Wie sehr diese Sehnsucht in den Herzen der Anhänger aller Religionen existiert kann man an heiligen Orten erkennen. Man braucht nur die Orte Lourdes in Frankreich oder den Ort mit dem Heiligen Namen Fatima in Portugal zu besuchen, um zu erkennen, welch ein großer Bedarf für solche Orte existiert. Die Menschen laufen die letzten hundert Meter zur Gedenkstätte der Heiligen Maria (a.) teilweise auf ihren Knien bis sie blutig werden.

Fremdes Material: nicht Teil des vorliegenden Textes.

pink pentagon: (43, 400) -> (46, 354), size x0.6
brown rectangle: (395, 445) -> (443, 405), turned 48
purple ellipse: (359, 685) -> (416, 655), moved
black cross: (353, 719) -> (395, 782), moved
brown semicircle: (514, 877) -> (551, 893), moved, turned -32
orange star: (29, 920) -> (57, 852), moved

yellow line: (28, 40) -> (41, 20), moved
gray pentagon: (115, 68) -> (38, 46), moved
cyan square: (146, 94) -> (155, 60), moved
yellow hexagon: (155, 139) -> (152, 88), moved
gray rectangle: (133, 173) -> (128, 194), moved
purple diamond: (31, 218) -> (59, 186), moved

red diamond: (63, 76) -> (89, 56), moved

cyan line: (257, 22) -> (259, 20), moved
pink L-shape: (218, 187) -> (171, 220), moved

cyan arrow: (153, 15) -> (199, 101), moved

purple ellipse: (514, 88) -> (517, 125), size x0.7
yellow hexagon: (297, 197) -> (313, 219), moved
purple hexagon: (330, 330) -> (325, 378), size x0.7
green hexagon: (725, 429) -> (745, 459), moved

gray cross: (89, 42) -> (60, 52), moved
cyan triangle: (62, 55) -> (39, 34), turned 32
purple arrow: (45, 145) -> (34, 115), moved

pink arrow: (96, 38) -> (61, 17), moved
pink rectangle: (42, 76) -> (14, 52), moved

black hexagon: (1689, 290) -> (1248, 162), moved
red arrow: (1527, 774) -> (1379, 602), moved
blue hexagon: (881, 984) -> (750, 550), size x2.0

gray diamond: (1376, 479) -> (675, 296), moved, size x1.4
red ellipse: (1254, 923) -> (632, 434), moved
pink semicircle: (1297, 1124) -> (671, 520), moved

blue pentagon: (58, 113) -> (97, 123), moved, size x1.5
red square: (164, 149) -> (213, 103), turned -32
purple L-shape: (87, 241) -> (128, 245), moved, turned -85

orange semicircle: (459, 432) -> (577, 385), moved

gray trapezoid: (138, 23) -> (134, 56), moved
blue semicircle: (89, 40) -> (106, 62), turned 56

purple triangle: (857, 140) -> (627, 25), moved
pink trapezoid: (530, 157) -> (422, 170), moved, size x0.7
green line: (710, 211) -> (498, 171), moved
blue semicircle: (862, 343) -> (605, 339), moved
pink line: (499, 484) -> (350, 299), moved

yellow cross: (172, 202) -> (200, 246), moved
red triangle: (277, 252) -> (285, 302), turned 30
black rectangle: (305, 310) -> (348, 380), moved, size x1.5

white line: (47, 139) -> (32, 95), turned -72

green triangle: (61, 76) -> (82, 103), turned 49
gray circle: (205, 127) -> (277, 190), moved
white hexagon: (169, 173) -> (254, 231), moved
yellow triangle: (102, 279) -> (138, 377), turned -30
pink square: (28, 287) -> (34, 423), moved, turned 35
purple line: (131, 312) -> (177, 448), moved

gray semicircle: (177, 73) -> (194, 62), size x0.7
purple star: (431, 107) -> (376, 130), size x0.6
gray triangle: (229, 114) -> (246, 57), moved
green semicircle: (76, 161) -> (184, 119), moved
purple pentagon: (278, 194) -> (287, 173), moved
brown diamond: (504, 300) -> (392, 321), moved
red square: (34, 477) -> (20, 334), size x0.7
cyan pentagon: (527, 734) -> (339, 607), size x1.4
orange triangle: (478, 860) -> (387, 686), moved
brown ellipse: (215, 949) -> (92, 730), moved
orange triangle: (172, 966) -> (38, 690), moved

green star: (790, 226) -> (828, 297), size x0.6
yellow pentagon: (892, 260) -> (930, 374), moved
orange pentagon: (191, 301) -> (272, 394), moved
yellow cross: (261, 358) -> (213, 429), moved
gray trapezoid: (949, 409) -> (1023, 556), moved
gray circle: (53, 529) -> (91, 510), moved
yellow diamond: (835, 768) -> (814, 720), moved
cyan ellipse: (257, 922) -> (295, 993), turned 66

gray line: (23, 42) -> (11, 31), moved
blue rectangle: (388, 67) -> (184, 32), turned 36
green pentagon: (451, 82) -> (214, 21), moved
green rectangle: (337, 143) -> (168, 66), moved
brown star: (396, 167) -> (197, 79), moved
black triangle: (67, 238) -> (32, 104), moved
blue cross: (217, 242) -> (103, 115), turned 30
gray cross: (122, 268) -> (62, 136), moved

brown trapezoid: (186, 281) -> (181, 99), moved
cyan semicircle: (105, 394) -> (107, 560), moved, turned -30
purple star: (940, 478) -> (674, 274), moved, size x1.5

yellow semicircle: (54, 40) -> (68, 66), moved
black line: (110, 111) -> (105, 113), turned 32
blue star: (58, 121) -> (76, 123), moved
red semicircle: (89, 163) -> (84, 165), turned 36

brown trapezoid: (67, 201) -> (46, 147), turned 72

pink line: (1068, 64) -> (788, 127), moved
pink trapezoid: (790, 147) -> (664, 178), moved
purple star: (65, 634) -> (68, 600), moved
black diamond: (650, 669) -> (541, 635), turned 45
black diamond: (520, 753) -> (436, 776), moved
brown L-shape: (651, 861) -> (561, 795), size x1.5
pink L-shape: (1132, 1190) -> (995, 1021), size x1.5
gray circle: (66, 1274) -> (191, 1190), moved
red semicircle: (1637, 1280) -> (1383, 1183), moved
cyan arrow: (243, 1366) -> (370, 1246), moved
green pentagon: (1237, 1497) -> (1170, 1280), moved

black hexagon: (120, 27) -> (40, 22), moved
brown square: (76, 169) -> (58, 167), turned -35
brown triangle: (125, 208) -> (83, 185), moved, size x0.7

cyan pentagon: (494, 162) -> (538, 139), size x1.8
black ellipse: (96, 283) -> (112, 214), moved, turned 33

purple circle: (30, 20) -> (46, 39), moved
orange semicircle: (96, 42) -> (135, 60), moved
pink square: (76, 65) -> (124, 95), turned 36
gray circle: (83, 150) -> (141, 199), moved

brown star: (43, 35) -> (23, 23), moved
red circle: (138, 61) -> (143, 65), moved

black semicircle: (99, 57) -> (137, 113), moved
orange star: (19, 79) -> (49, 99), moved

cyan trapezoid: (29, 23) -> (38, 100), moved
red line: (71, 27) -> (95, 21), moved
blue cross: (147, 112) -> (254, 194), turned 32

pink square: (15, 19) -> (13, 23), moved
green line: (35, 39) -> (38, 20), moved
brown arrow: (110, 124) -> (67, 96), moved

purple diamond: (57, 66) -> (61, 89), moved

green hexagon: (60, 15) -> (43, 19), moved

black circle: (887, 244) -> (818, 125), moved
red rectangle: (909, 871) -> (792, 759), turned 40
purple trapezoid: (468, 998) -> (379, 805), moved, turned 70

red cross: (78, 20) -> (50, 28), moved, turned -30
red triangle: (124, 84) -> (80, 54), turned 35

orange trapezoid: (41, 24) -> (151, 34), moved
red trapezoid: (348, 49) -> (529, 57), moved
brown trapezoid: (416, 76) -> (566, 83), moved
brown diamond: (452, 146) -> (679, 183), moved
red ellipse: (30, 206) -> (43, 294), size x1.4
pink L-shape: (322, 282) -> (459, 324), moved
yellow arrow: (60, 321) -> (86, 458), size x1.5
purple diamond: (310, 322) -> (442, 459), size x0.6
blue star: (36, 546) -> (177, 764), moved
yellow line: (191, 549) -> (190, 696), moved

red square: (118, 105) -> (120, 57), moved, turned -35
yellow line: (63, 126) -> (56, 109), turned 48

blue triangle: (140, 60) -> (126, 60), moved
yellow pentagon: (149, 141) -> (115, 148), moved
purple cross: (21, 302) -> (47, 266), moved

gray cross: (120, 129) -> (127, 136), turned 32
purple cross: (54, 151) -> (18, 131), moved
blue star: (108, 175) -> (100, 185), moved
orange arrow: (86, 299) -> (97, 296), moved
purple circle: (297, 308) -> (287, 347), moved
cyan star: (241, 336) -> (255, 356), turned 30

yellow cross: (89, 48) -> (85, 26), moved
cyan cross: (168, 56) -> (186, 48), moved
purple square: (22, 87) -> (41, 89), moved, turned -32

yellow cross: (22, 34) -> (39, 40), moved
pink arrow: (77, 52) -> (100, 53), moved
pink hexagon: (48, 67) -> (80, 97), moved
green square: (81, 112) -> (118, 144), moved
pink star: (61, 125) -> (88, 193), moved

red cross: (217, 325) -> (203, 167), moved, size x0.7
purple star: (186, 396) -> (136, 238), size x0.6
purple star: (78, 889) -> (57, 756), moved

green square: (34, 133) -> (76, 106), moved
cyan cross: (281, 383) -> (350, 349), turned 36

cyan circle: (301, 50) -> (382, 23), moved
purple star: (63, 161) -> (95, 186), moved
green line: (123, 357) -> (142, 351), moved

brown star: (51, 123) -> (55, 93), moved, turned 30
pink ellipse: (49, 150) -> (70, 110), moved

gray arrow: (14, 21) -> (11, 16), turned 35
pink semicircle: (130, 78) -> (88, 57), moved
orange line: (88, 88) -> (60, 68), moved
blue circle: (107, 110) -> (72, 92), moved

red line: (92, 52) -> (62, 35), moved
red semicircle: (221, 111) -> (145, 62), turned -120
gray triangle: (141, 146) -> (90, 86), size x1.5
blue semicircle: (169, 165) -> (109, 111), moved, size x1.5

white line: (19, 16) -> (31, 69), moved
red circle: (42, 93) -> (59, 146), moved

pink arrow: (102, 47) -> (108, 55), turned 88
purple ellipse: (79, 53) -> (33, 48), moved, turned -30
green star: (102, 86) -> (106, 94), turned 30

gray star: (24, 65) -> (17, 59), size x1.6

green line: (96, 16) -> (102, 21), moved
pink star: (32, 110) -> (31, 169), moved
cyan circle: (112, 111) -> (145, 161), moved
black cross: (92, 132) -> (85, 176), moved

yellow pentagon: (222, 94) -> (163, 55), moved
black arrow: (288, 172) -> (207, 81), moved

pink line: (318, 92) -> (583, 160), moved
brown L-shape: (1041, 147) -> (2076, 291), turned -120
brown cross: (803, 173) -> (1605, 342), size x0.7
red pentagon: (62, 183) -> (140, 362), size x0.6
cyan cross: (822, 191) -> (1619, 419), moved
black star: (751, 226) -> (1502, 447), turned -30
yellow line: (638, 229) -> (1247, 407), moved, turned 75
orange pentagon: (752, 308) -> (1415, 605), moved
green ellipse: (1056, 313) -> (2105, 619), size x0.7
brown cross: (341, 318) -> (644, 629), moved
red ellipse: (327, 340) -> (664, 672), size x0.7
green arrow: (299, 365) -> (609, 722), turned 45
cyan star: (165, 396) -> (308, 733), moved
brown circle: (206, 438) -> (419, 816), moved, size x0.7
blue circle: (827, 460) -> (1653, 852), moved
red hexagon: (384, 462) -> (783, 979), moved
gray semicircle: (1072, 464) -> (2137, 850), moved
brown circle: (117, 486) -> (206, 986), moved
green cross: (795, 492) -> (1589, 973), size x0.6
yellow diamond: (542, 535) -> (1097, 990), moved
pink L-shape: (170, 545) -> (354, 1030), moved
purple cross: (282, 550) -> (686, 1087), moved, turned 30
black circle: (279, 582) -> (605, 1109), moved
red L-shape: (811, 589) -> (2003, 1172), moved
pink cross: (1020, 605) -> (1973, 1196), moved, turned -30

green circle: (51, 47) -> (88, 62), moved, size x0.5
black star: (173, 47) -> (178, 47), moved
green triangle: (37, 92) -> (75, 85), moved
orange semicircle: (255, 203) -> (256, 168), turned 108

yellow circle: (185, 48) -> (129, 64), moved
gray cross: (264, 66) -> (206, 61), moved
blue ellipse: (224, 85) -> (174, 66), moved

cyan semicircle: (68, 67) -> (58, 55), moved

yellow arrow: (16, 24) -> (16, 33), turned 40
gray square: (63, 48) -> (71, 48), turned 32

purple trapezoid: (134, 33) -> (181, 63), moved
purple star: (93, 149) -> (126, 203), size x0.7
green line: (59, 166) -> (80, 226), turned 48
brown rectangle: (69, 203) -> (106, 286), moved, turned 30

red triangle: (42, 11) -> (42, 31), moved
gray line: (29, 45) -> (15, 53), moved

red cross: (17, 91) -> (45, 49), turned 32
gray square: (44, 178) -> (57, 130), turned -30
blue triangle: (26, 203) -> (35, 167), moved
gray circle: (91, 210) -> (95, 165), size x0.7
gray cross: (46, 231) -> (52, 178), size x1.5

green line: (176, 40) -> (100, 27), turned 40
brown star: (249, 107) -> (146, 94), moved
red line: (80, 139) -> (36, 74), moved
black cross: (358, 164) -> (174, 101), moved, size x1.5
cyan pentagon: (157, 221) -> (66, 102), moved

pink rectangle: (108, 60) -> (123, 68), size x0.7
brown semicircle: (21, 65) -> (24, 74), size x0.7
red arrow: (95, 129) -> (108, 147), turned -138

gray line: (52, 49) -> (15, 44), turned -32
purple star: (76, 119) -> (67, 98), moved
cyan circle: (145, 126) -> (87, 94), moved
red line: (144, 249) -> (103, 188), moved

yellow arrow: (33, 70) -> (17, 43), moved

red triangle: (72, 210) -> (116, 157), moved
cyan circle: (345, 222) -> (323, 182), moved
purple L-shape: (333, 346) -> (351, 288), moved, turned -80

Und sie sehnen sich so sehr nach Heiligkeiten, die ihnen kaum vergönnt sind.
Jetzt aber ist eine Zeit der Heiligkeit in der christlichen Welt. Und es ist mit die Aufgabe der Muslime, die Heiligkeit hervorzuheben, denn die Heiligkeit führt zu Gott. Und diesen Weg könne zumindest bis zu einem bestimmten Grad Christen und Muslime gemeinsam gehen; auch zu Weihnachten.
Ich wünsche im Namen aller Mitarbeiter des Muslim-Markt unseren christlichen Leser eine besinnliche Adventszeit.